In 1987 the ESA approved the Columbus laboratory. 1988, Europe was working on several space projects including the Columbus module, the Man-Tended Free Flyer (MTFF), and the Polar Platform (PPF), supported by the Ariane 5 rocket and the Hermes spaceplane.

The Columbus Man-Tended Free Flyer (MTFF) was an ESA programme to develop a space station that could be used for a variety of microgravity experiments while serving ESA's needs for an autonomous crewed space platform. The MTFF would be a space station without long term life support, visited by short term crews to replenish and maintain experiments in a Zero-G environment free of vibrations caused by a permanent crew. The project was cancelled after budget constraints caused by German reunification. The Hermes spaceplane is comparable in function to the American and Soviet space shuttles, with a smaller crew of up to 6 (reduced to 3 with ejection seats after the Challenger disaster) and substantially smaller cargo capacity, 4,550 kg, comparable to ISS uncrewed cargo ships.

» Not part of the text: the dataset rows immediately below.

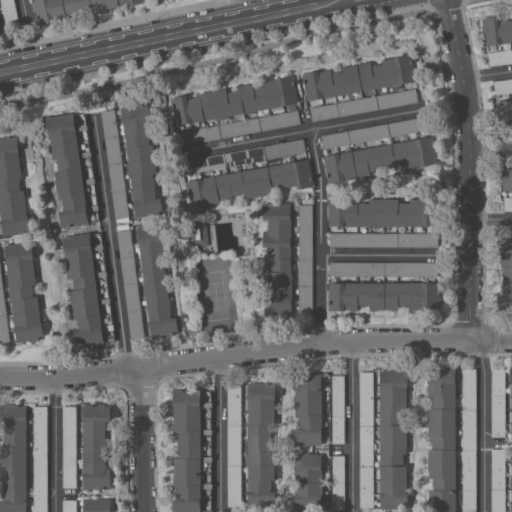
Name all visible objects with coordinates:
building: (78, 7)
building: (72, 8)
road: (24, 12)
building: (9, 15)
building: (497, 30)
building: (497, 31)
building: (0, 32)
road: (171, 36)
building: (500, 57)
building: (500, 57)
road: (487, 73)
building: (360, 77)
building: (360, 78)
building: (502, 85)
building: (503, 85)
building: (234, 101)
building: (365, 104)
building: (367, 104)
building: (236, 111)
building: (504, 111)
building: (503, 114)
building: (240, 127)
road: (308, 130)
building: (371, 132)
building: (375, 132)
building: (245, 155)
building: (380, 158)
building: (380, 158)
building: (141, 160)
building: (141, 162)
building: (115, 164)
building: (197, 164)
building: (74, 168)
road: (469, 168)
building: (68, 175)
building: (507, 175)
building: (507, 176)
building: (116, 177)
building: (248, 182)
building: (248, 182)
building: (12, 189)
building: (12, 193)
building: (508, 204)
building: (379, 212)
building: (383, 212)
road: (490, 223)
building: (197, 232)
building: (200, 234)
road: (321, 239)
building: (384, 239)
road: (111, 243)
road: (378, 255)
building: (278, 258)
building: (305, 258)
building: (306, 258)
building: (277, 259)
building: (383, 268)
building: (384, 268)
building: (505, 274)
building: (156, 280)
building: (130, 283)
building: (131, 283)
building: (156, 287)
building: (89, 288)
building: (23, 292)
building: (84, 295)
building: (384, 295)
building: (384, 295)
park: (215, 297)
building: (24, 298)
building: (3, 315)
building: (3, 317)
road: (255, 356)
building: (442, 392)
building: (511, 394)
building: (511, 399)
building: (499, 402)
building: (308, 409)
building: (338, 409)
building: (337, 410)
building: (308, 415)
building: (497, 415)
building: (392, 422)
road: (485, 425)
road: (352, 427)
building: (233, 434)
road: (220, 435)
building: (394, 438)
building: (442, 438)
road: (145, 439)
building: (366, 439)
building: (469, 440)
road: (56, 444)
building: (261, 444)
building: (96, 445)
building: (235, 445)
building: (69, 446)
building: (70, 446)
building: (95, 447)
building: (193, 450)
building: (15, 457)
building: (187, 457)
building: (40, 459)
building: (41, 459)
building: (441, 460)
building: (13, 464)
building: (511, 470)
building: (511, 477)
building: (497, 480)
building: (498, 480)
building: (307, 482)
building: (308, 482)
building: (336, 482)
building: (338, 482)
building: (393, 486)
building: (366, 494)
building: (233, 501)
building: (70, 505)
building: (97, 505)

By 1991 the Columbus and Hermes pre-development activities were good enough to progress into full development, however profound geopolitical changes prompted examining broader international co-operation, in particular with the Russian Federation. ESA Member States approved the complete development of the Attached Pressurised Module (APM) and the Polar Platform (PPF) for Columbus, but the Man-Tended Free-Flyer (MTFF) was abandoned. The Hermes programme was reoriented into the Manned Space Transportation Programme (MSTP), and a three-year period extending from 1993 to 1995 was agreed on to define a future crewed space transportation system in co-operation with Russia, including joint development and use of Mir-2.